Long puts PEP into education

The Primary Education Programme team at GADRA Education.

The Primary Education Programme team at GADRA Education.

By Sarah Kingon

When confronted by the inequity in the South African schooling system, Grahamstown resident, Kelly Long, decided to get involved.

“Since I became a parent, I have realised that everyone wants to see their children succeed. Our children are growing up in a country that lets them down. I can at least do my bit, in my corner, to see change happen,” said Long.

Long has been involved with Grahamstown Area Distress Relief Association (GADRA) Education for eight years. She heads up the three-tiered Primary Education Programme (PEP) with the help of Zinzi Kellen and a “very part-time” field worker. 

Long fell into this sort of work by accident after working alongside her mother, Rhona Duncan, as part of the Mobile Science Lab. Long gave up her work in Public Relations and Marketing to look after her children and wanted to find a niche where she could be involved. But the science lab wasn’t it.

“I was first confronted by the inequalities when I worked at the mobile science lab. I had no idea about the poor resources at non-fee paying schools. I felt passionate about this type of work and wanted to get more involved, but my science skills were limited.”

She soon heard about GADRA Education and took up the post on a part-time basis for the first year, before she decided to take over their Primary Schools programme.

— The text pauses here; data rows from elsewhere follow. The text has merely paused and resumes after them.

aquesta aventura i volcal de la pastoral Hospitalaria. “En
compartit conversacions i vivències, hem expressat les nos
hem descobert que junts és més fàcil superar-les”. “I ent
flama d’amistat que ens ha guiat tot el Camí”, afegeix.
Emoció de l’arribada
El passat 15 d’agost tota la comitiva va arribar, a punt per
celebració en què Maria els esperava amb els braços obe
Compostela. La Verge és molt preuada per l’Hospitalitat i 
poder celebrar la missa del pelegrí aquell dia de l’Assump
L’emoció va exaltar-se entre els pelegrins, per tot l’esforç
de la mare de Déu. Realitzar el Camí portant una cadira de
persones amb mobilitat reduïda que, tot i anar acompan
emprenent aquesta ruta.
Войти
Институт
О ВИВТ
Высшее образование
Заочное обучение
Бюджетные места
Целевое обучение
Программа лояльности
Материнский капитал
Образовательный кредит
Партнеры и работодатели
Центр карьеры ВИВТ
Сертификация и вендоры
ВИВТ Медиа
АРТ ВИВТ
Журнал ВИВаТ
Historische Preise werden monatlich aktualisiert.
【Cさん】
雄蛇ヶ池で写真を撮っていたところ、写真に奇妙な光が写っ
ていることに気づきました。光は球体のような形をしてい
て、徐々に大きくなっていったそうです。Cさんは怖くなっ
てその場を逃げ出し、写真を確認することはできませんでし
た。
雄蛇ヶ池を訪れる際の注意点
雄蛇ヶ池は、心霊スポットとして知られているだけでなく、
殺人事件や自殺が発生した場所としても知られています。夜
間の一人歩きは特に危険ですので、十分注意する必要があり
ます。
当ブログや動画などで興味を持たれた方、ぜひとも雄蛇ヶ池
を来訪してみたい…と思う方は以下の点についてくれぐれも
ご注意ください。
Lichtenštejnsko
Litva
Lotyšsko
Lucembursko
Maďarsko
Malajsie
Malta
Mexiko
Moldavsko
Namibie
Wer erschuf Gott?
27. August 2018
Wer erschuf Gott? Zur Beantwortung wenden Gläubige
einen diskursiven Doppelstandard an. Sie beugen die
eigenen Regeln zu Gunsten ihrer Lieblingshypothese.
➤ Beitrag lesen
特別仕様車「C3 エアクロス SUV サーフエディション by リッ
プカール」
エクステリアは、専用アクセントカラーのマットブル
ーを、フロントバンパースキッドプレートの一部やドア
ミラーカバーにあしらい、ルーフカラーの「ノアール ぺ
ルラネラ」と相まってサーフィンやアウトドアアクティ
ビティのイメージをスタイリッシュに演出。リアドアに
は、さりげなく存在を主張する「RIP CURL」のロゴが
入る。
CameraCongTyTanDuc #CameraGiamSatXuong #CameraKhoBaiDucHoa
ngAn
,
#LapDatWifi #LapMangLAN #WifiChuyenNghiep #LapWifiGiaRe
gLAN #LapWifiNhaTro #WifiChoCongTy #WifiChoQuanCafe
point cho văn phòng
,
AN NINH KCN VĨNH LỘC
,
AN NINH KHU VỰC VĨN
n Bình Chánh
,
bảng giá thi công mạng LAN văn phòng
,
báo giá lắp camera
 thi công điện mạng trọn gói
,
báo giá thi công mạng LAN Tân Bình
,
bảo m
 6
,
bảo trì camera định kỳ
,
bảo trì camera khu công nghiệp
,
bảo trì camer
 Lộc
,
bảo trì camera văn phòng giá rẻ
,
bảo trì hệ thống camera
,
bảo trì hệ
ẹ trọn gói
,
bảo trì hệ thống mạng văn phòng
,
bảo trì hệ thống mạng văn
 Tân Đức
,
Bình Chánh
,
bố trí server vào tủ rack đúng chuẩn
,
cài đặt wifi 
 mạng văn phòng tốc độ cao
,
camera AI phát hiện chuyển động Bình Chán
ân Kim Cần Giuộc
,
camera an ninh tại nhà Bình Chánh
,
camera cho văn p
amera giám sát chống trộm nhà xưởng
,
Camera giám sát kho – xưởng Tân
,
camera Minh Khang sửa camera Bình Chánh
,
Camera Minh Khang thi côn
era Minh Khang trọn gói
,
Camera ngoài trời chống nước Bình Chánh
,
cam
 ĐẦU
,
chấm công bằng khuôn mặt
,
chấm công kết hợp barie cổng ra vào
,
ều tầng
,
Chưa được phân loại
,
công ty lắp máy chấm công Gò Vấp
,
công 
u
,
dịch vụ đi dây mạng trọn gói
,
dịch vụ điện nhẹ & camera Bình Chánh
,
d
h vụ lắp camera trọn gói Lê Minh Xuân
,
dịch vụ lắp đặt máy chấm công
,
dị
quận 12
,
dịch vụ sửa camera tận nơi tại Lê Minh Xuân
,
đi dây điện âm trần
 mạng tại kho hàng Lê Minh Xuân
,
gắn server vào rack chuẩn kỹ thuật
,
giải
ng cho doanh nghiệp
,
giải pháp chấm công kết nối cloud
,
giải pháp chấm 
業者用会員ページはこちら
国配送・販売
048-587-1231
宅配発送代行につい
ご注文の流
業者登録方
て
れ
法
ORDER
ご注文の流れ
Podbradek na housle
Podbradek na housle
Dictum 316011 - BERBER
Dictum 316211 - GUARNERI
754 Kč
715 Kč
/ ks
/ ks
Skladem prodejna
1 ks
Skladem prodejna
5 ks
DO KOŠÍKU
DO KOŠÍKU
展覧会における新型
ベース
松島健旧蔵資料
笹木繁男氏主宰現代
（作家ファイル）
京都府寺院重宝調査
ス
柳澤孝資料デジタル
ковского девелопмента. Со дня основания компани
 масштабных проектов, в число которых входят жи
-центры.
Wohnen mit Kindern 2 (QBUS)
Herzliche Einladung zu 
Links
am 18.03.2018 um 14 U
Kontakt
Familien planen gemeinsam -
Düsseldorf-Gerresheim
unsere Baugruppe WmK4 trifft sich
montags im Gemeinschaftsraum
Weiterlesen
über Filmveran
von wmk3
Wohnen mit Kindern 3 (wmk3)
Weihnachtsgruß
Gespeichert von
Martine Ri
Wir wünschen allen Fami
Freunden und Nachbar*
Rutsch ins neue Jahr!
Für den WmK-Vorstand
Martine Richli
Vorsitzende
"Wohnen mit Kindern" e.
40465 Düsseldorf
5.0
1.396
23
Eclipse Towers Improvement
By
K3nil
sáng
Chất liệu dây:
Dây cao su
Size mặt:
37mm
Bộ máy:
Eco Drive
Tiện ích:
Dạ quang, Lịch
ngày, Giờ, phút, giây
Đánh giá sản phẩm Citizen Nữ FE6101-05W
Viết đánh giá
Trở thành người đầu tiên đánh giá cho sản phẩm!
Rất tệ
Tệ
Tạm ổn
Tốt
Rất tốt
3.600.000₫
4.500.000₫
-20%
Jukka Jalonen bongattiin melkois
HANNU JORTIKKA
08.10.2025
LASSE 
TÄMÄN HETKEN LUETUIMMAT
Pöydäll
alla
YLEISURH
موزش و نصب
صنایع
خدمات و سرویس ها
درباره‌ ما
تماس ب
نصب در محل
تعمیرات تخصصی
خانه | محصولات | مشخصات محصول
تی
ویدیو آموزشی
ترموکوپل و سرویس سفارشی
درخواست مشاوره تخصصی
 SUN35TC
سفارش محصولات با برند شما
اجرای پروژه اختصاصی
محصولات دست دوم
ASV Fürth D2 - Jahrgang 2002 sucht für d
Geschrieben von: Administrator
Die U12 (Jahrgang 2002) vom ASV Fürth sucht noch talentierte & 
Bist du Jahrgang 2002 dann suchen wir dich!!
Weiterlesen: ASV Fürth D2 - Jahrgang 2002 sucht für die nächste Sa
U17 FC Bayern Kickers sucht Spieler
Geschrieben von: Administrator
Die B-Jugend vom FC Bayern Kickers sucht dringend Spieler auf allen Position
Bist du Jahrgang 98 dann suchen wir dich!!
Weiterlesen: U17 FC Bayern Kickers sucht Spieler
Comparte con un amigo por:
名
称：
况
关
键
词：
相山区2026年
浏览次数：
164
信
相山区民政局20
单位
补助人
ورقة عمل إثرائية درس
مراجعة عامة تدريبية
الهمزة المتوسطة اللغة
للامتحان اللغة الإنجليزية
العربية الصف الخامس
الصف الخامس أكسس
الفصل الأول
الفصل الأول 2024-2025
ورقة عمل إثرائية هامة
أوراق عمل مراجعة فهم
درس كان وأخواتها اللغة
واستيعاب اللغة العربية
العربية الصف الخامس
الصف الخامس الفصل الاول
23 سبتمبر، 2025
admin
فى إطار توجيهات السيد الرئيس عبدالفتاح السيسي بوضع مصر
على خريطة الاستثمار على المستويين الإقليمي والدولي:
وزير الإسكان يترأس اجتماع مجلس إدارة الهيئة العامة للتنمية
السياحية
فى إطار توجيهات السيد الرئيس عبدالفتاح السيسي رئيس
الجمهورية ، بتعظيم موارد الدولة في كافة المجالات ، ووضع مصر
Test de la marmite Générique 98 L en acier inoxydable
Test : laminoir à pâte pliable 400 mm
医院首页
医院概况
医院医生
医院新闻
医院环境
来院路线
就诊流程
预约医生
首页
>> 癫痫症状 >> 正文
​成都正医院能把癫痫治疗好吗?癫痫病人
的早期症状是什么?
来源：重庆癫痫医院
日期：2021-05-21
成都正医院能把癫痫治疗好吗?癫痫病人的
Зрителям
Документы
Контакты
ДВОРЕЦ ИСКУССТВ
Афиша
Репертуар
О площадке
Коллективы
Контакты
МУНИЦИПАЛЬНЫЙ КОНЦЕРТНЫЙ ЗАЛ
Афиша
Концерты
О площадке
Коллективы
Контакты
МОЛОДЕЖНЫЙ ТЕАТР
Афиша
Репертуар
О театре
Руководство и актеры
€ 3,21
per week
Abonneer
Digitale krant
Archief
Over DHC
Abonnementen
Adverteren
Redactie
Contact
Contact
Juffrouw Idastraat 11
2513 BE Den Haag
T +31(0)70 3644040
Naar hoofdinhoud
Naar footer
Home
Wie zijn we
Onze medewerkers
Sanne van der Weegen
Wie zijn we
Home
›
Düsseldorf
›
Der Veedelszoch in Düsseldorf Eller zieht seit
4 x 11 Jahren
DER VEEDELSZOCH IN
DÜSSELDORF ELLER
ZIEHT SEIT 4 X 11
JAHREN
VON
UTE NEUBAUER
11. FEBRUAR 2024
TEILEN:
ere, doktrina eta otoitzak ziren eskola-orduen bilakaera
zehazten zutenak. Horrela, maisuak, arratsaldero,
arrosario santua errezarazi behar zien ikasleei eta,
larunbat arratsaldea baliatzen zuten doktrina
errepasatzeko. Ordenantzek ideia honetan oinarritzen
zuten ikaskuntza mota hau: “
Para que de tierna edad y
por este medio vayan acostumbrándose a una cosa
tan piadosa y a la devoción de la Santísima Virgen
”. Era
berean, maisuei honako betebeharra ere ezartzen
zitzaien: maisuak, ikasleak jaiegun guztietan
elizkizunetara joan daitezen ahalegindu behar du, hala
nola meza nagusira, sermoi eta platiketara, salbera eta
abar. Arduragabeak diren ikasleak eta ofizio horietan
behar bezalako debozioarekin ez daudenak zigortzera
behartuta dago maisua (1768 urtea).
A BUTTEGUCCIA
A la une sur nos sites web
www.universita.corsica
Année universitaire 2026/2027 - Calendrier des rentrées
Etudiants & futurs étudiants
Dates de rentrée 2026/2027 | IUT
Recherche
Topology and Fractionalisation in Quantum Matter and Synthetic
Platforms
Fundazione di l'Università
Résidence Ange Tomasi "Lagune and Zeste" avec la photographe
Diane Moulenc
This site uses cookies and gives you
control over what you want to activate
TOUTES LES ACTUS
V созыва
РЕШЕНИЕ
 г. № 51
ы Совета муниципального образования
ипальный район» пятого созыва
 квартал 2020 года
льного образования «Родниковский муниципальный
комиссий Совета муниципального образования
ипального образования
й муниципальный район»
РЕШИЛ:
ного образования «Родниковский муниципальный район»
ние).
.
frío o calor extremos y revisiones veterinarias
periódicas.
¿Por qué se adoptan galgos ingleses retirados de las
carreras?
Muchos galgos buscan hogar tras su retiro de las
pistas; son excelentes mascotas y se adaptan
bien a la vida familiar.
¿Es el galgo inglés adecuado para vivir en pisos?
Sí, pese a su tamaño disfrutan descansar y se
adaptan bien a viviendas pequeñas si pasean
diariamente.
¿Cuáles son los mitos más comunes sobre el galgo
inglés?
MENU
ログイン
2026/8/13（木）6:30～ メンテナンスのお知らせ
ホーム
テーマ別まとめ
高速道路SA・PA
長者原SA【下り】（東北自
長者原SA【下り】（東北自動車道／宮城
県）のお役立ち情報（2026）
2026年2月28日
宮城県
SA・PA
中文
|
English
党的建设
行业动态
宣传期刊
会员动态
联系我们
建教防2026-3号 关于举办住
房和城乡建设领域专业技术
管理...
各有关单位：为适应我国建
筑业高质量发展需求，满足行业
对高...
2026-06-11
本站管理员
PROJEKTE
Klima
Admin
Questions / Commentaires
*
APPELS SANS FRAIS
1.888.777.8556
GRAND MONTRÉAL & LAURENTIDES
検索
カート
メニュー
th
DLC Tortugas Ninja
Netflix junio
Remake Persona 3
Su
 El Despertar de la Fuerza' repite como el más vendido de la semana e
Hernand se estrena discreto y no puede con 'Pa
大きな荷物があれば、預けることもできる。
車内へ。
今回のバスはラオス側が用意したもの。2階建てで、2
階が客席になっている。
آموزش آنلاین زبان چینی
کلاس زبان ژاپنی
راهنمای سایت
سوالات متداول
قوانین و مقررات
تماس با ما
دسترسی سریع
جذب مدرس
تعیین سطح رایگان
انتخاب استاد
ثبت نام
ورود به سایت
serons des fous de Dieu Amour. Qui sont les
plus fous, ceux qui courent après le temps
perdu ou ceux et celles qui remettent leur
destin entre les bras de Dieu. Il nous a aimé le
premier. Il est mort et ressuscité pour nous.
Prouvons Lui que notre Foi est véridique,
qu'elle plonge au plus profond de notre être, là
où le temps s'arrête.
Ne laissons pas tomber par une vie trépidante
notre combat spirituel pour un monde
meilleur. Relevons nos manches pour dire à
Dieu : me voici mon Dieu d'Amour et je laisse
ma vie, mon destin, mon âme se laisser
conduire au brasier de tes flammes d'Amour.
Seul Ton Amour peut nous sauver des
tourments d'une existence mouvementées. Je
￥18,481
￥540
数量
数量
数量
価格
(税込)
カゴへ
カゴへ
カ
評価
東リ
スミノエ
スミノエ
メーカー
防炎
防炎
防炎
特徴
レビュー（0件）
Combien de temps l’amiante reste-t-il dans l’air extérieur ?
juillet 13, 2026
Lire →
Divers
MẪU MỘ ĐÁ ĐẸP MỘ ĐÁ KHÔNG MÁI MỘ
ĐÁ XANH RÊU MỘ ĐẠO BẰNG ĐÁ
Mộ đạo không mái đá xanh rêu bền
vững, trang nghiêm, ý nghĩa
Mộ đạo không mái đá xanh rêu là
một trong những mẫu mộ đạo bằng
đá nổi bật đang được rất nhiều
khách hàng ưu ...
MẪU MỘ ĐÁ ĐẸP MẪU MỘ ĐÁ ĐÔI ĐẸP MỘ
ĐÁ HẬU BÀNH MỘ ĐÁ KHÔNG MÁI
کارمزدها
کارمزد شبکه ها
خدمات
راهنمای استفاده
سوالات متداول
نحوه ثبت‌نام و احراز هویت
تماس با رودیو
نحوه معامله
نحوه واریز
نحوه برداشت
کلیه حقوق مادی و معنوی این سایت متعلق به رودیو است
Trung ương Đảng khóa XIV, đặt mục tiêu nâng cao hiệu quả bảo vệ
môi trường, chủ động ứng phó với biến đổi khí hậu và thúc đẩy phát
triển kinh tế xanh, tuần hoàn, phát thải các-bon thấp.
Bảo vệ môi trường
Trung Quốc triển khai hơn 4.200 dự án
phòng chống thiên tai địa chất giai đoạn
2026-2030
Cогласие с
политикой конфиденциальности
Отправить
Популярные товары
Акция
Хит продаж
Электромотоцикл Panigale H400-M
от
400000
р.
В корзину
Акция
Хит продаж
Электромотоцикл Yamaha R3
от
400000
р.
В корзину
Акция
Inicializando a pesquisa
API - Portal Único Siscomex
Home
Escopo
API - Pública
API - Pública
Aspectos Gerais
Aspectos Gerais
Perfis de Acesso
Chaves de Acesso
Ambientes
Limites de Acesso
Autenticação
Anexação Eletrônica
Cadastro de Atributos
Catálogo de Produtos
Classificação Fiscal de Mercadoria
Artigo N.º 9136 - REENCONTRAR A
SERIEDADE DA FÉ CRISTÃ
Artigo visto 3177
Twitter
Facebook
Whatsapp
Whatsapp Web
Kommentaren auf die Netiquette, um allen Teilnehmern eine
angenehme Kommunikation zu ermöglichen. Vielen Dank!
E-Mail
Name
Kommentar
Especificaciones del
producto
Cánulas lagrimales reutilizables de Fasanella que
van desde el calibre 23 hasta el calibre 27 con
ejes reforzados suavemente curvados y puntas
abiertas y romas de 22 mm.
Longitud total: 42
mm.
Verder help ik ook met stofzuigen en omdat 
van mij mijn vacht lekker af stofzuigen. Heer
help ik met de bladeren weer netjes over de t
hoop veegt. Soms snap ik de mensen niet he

The PEP team analyses teachers’ skills gaps to develop and coordinate a workshop programme to fill the gaps. All public primary schools in Grahamstown participate in this multi-faceted programme.

“I want to help teachers feel supported. Teaching can be a very lonely job and teachers are constantly being vilified in the media,” said Long.

Long is a sceptic when it comes to workshops. “Generally workshops perpetuate waste-of-time stuff. It ends up being a whole lot of talking and nothing useful comes out of it,” she said.

To combat this problem, Long and her team have set intensely practical workshops. Questionnaires, interviews and classroom observations are used to follow up on workshops to ensure that their work is not done in vain and is being fed back into the classroom. Over the years, the PEP team has rethought and refined the programme to ensure its effectiveness.

GADRA Education is working towards making this workshop series count towards Continued Professional Teacher Development Points (CPTD), now required for any teacher applying for a job.

The base tier also consists of the Grahamstown primary principals’ forum, which brings together public school principals to provide support through discussion and advice.

The second, advocacy tier involves school governing bodies and parents. “I believe there will be no change until parents understand their children’s rights and advocate for those rights,” said Long. The Parent Engagement Programme assists parents in understanding their responsibilities towards their children, what can be expected from schools and government, and how parents can fight for their child’s rights to be realised.

“We want to help parents understand that just because they aren’t paying fees, doesn’t mean they should accept poor quality,” said Long.

The third tier is a “whole school development” project, in which one school participates. Samuel Ntsiko School was selected for 2014. The PEP team helped establish a computer room for the first time, train staff in computer skills, ensure that the library was being used regularly, and assist staff with workshops to build a sense of community among staff members.

“I’m spurred on by small wins. When you see a young child suddenly realise they can read it’s the most incredible thing in the world,” said Long.

PEP is one of four programmes facilitated by GADRA Education. Other projects include: the GADRA  Matric School, where those who have already written the NSC exam have the opportunity to redo some subjects to get cumulative matric pass; the Bursary Programme, for local Grahamstown students studying at Rhodes University; the Commercial Centre, which runs along similar lines to Cape Midlands College; and the Adult Education Programme, which provides training in basic computer skills.